PROVIDED RECORDS START

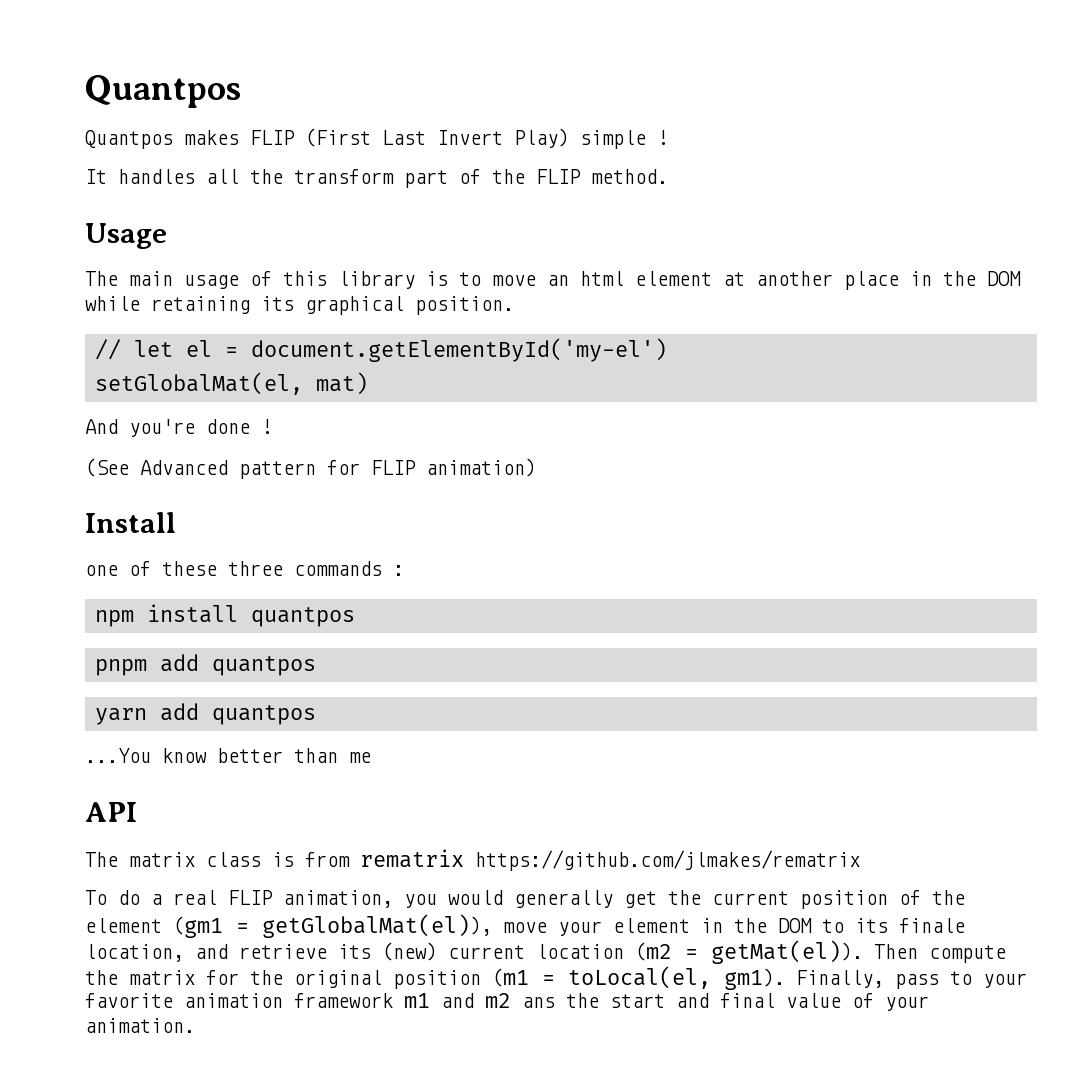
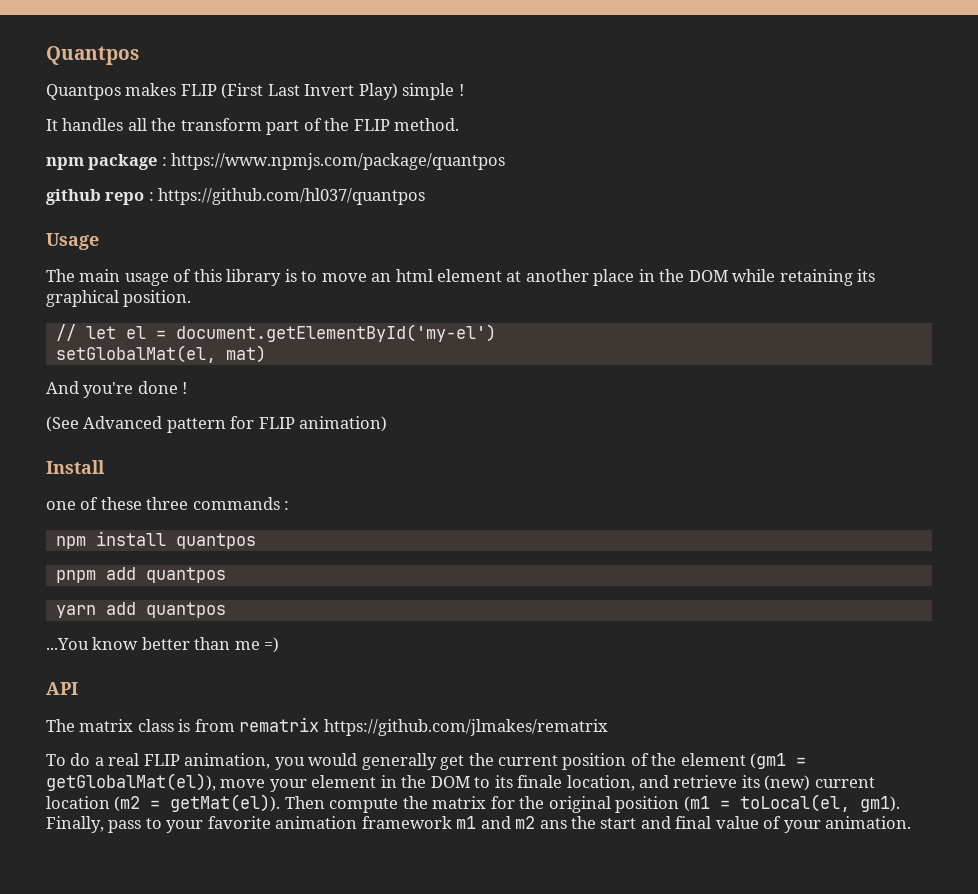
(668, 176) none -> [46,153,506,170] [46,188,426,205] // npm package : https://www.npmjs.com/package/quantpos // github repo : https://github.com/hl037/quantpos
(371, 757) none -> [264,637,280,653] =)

PROVIDED RECORDS END
PROVIDED RECORDS START

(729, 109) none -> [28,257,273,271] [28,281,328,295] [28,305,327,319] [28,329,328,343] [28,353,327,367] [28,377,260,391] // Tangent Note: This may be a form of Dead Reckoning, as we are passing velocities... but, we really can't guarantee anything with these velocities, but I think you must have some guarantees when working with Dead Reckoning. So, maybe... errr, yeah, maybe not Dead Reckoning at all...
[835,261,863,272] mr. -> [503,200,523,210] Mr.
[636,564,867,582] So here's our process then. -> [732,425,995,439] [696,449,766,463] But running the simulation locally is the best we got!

PROVIDED RECORDS END

Check every line above for the string "none", and copy the ones that have it.

(668, 176) none -> [46,153,506,170] [46,188,426,205] // npm package : https://www.npmjs.com/package/quantpos // github repo : https://github.com/hl037/quantpos
(371, 757) none -> [264,637,280,653] =)
(729, 109) none -> [28,257,273,271] [28,281,328,295] [28,305,327,319] [28,329,328,343] [28,353,327,367] [28,377,260,391] // Tangent Note: This may be a form of Dead Reckoning, as we are passing velocities... but, we really can't guarantee anything with these velocities, but I think you must have some guarantees when working with Dead Reckoning. So, maybe... errr, yeah, maybe not Dead Reckoning at all...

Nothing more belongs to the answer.